這些年蔣中興最看不慣的便是陸澤宇顧念兄弟手足之情同陸之岩和睦相處。


    也不止一次挑撥離間。


    更是背著陸澤宇無數次夥同別人給陸之岩使絆子,還雇傭殺手暗殺過。


    陸之岩命硬,一次次化險為夷,陸澤宇病愈後又缺乏鬥誌,蔣中興本以為這輩子都看不到陸澤宇和陸之岩反目。


    直到最近爆出晏靜恬插足蔣雨薇和陸永年的感情並生下陸之岩這個私生子的新聞,蔣中興知道,機會來了。


    “澤宇啊,舅舅沒有要你殺人滅口的意思,舅舅知道,你是個好孩子,很孝順父母,但是,韋達這個人不能殺。


    殺了韋達,晏靜恬就又有做文章的素材了,她會說我們是心虛了才殺人滅口的。


    所以韋達不能死。


    隻要韋達一口咬定晏靜恬水性楊花,一邊和他談戀愛,一邊勾搭你父親,晏靜恬翻不了身,你母親的名聲就不會成為晏靜恬洗白自己的犧牲品。”


    陸澤宇抿唇不語。


    蔣中興特地把陸澤宇約出來,就是為了挑撥離間的。


    “澤宇,舅舅對你就隻有兩個要求,不要敵我不分,不要原本屬於你的江山拱手讓人。

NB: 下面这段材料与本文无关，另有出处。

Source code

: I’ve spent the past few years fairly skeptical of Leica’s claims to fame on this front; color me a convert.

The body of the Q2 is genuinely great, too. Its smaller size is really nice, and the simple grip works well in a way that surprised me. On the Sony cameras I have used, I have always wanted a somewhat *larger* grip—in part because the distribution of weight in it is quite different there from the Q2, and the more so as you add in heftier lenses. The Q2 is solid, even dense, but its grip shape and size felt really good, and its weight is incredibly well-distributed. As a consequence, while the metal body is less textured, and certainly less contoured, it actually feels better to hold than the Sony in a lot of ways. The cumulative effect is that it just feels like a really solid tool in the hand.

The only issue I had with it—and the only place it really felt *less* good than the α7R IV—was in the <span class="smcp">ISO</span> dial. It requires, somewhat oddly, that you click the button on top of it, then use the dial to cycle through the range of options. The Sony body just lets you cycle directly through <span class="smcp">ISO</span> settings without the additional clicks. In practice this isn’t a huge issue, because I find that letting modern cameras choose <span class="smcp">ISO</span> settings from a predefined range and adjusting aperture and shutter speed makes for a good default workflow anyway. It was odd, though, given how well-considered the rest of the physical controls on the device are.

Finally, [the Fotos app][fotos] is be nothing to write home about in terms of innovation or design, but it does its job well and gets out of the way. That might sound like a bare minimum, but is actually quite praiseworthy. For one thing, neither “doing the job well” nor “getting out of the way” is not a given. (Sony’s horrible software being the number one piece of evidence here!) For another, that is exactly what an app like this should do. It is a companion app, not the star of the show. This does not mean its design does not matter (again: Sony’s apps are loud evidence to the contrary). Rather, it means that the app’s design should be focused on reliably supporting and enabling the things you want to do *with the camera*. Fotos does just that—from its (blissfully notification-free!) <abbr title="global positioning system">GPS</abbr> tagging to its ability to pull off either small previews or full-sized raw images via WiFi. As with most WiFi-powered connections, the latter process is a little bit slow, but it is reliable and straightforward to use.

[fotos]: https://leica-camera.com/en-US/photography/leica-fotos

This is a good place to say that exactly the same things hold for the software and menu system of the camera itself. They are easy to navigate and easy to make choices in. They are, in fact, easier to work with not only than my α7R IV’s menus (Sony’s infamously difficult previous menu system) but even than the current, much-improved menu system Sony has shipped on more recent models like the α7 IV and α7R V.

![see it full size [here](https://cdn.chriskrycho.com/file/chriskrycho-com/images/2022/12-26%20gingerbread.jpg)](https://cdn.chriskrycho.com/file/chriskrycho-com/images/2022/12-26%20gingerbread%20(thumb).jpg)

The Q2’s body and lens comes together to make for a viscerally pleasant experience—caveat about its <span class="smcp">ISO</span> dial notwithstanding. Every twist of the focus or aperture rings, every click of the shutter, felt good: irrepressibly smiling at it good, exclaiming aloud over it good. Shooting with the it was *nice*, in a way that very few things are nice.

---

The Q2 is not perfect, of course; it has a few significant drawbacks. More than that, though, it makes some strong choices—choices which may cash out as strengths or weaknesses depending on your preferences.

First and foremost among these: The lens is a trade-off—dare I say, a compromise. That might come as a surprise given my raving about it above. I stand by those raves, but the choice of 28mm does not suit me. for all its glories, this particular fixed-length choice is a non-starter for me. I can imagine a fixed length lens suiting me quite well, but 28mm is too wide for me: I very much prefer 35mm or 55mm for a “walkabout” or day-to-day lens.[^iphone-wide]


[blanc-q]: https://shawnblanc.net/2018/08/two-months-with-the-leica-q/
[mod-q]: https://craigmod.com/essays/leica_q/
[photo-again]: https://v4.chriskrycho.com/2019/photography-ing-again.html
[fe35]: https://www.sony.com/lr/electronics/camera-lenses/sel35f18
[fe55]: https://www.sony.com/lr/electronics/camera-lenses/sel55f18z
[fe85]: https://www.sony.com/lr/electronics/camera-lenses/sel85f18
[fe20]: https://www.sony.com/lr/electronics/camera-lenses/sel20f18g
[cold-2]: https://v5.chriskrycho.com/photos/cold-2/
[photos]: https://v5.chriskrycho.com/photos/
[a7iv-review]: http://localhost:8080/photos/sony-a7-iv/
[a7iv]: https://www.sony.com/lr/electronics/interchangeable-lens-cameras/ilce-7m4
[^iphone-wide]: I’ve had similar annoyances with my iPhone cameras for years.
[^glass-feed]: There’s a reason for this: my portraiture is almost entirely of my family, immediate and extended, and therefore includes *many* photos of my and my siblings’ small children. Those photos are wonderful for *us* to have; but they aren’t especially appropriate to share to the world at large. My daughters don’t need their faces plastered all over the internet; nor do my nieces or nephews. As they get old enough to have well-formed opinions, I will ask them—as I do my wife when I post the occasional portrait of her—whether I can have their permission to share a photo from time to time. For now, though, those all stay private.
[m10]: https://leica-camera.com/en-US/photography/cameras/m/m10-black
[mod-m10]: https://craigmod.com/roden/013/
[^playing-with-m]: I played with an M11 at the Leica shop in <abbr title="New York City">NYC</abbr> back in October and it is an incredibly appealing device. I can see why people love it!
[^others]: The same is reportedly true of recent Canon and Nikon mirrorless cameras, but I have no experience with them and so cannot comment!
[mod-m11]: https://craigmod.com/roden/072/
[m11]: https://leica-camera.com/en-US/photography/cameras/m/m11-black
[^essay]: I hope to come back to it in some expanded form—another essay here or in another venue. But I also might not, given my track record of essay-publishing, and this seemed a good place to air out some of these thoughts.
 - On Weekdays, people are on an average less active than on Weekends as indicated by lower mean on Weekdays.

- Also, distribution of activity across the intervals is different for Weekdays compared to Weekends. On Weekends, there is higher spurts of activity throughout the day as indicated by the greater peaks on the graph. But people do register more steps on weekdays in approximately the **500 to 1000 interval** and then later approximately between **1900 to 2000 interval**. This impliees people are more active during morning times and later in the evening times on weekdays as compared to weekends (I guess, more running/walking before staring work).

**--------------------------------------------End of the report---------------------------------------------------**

    你要對得起你父母,對得起你爺爺,更要對得起咱們蔣家對你的期許和信任。”


    在蔣中興眼中,陸澤宇就是個過渡善良沒長腦子的傻白甜,遲早會被陸之岩這條大尾巴狼吞了。


    “放心,母親的名聲,我會保護。”陸澤宇的聲音,明明很溫和,卻帶著蝕骨的寒意,“任何妄想抹黑我母親的人,都是敵人。”


    蔣中興滿意的笑道:“早該這樣了,這才像我們家雨薇生的孩子。”


    “舅舅先別高興。”陸澤宇話鋒一轉,就潑了蔣中興一盆冷水,“我是個有原則的人,凡事都要講究證據,且冤有頭債有主。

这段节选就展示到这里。